Chrysler/Fiat Pays Bounty to find Connected Car Software Flaws/Bugs

fiatbutAfter being the first company to be remotely hacked while on the road, last July, Fiat Chrysler Automobiles is taking a a proactive approach offering public bug bounty program. Through the Bugcrowd platform FCA will pay through Bugcrowd rewards for criticial flaws found in software.

FCA claims that they US first full-line automaker to offer “bug bounty” financial reward for discovery of potential vehicle cybersecurity vulnerabilities. White hat hackers and researchers can be paid up from $150 to $1500 per bug depending upon the impact and severtity.

All developers have to do is go to bugcrowd website sign up and look for vulnerabilities. In a video about the program Casey Ellis from Bugcrowd notes that FCA is ahead of the crowd.

This program is focused on the FCA’s connected vehicles, including the systems within them; the external services and applications that interact with them.

Before doing any testing that requires a Uconnect account, developers should create a test account that ends in @bugcrowdninja.com so that Bugcrowd knows the activities are part of the Bug Bounty Program.
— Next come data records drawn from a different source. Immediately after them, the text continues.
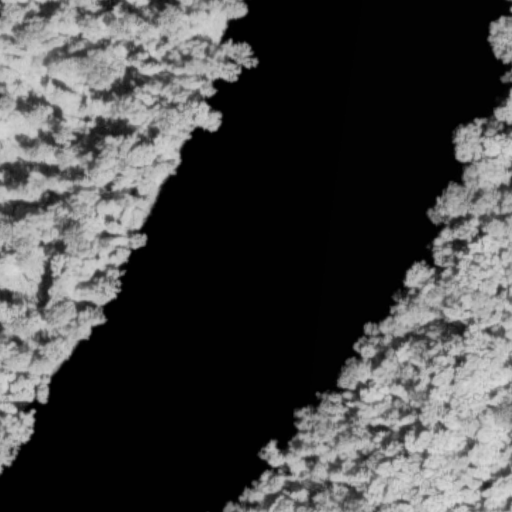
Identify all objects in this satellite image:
river: (268, 279)
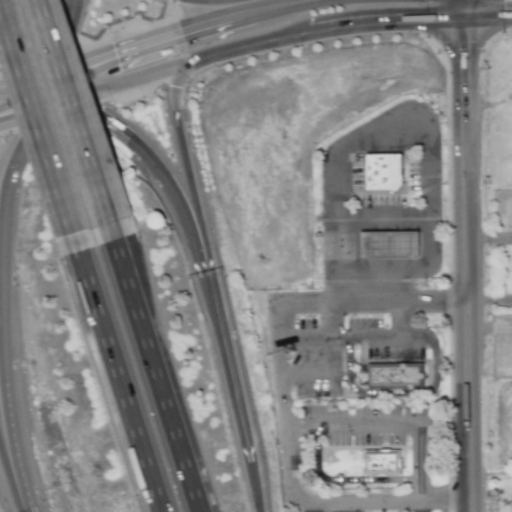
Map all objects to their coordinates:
road: (287, 3)
road: (485, 18)
road: (392, 22)
road: (176, 29)
traffic signals: (91, 58)
road: (43, 65)
road: (162, 66)
road: (51, 68)
road: (46, 73)
traffic signals: (12, 82)
road: (6, 83)
traffic signals: (96, 87)
road: (79, 115)
road: (37, 126)
road: (122, 138)
road: (179, 144)
building: (387, 164)
building: (383, 172)
road: (429, 181)
building: (393, 239)
building: (389, 245)
road: (462, 255)
road: (2, 271)
building: (511, 280)
building: (510, 282)
road: (367, 304)
road: (225, 352)
road: (162, 372)
building: (401, 373)
building: (394, 376)
road: (117, 379)
road: (395, 421)
building: (385, 455)
building: (381, 462)
road: (11, 480)
road: (293, 486)
road: (254, 490)
road: (302, 505)
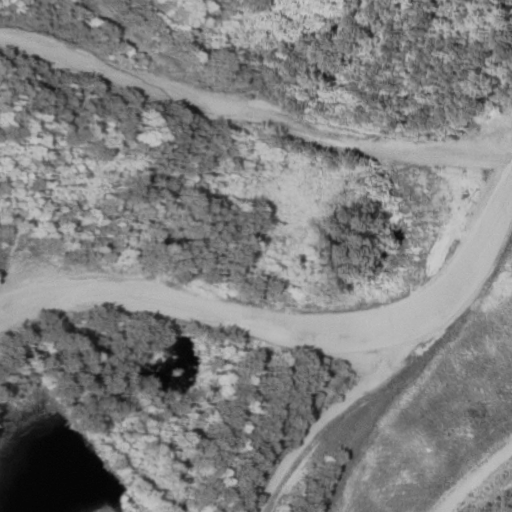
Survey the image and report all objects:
road: (254, 112)
road: (293, 336)
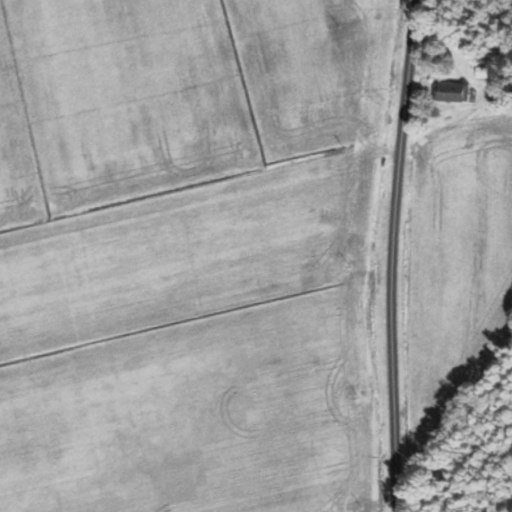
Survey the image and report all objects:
building: (454, 91)
road: (389, 255)
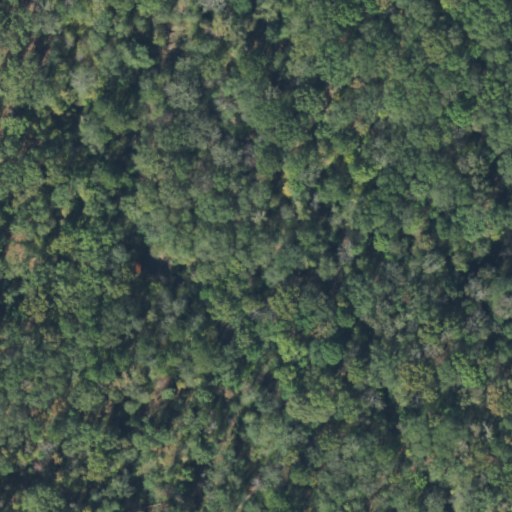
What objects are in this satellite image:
road: (480, 484)
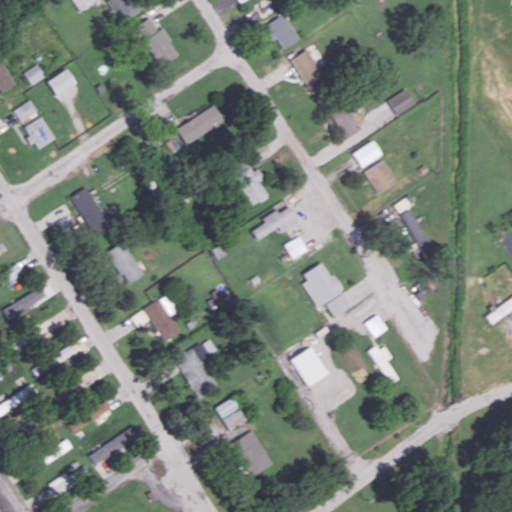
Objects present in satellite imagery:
building: (237, 0)
building: (80, 3)
building: (125, 6)
building: (279, 31)
building: (154, 40)
building: (306, 68)
building: (32, 74)
building: (4, 79)
building: (59, 81)
building: (399, 100)
building: (343, 117)
building: (198, 124)
road: (117, 129)
building: (364, 152)
road: (309, 168)
building: (378, 175)
building: (246, 179)
building: (87, 210)
building: (273, 221)
building: (413, 230)
building: (293, 246)
building: (1, 247)
building: (122, 261)
building: (9, 273)
building: (317, 282)
building: (21, 302)
building: (334, 305)
building: (498, 309)
building: (160, 316)
building: (372, 324)
building: (43, 329)
road: (105, 348)
building: (50, 359)
building: (380, 361)
building: (3, 365)
building: (306, 365)
building: (194, 369)
building: (15, 398)
building: (228, 413)
building: (87, 415)
road: (410, 442)
building: (109, 446)
building: (248, 452)
building: (49, 453)
building: (79, 472)
road: (121, 479)
road: (8, 498)
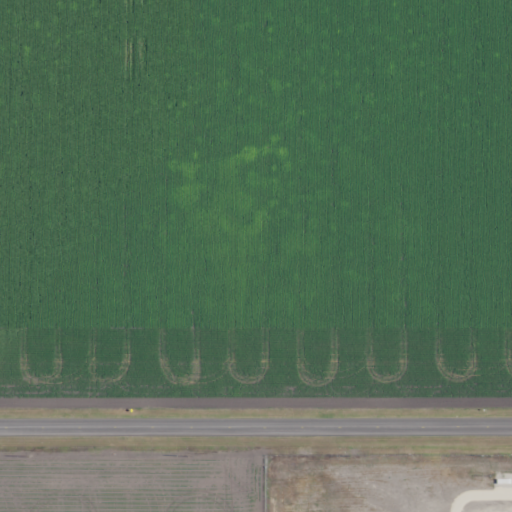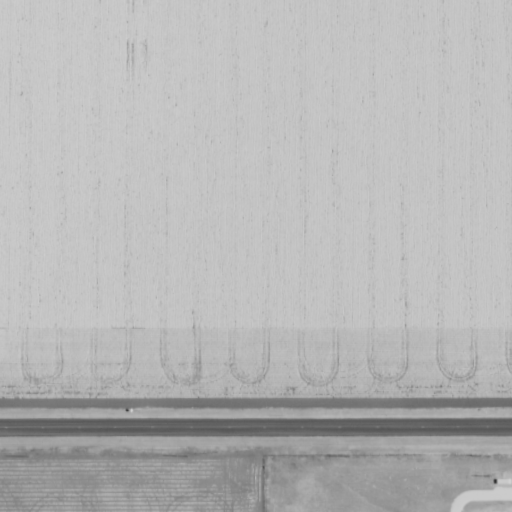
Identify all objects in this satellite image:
road: (256, 424)
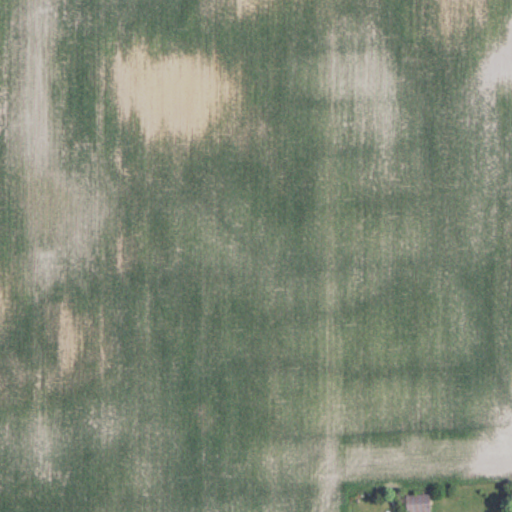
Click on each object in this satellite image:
building: (416, 503)
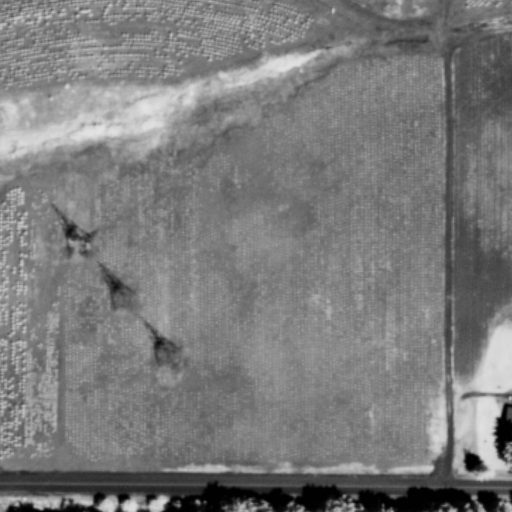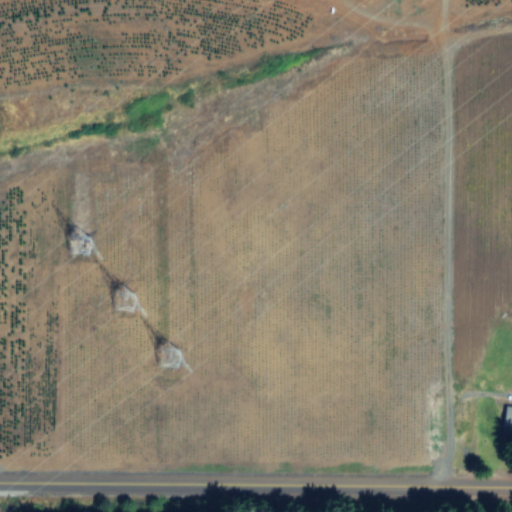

The software programs targeted are

  • Uconnect iOS
  • Uconnect Android
  • ecoDrive Android.
  • ecoDrive iPhone.
  • ecoDrive iPad.

So far four bugs have been rewarded and as of midnight 46 developers joined the bounty program.

FCA US may make research findings public, based upon the nature of the potential vulnerability identified and the scope of impacted users, if any. Last year, FCA US contacted customers about a potential vulnerability associated with certain radios; provided the software update and permanently closed remote access to the open port on the radio, eliminating the risk of any long-range remote hacking – all before issuing a recall.

“The safety and security of our consumers and their vehicles is our highest priority,” said Sandra Hosler, cybersecurity system responsible, FCA US LLC. “Building on a culture of safety, FCA US has developed a cross-functional team comprised of engineering, safety, regulatory affairs, and connected vehicle specialists who are dedicated to collaboration and engagement with a wide range of industry professionals to build security into our vehicles and products by design.”

The FCA US bug bounty program (https://bugcrowd.com/fca)crowd sources software testing to address the cybersecurity challenges. The Bugcrowd program will help find potential product security vulnerabilities; implement fixes; improve the safety and security and foster a spirit of transparency and cooperation within the cybersecurity community.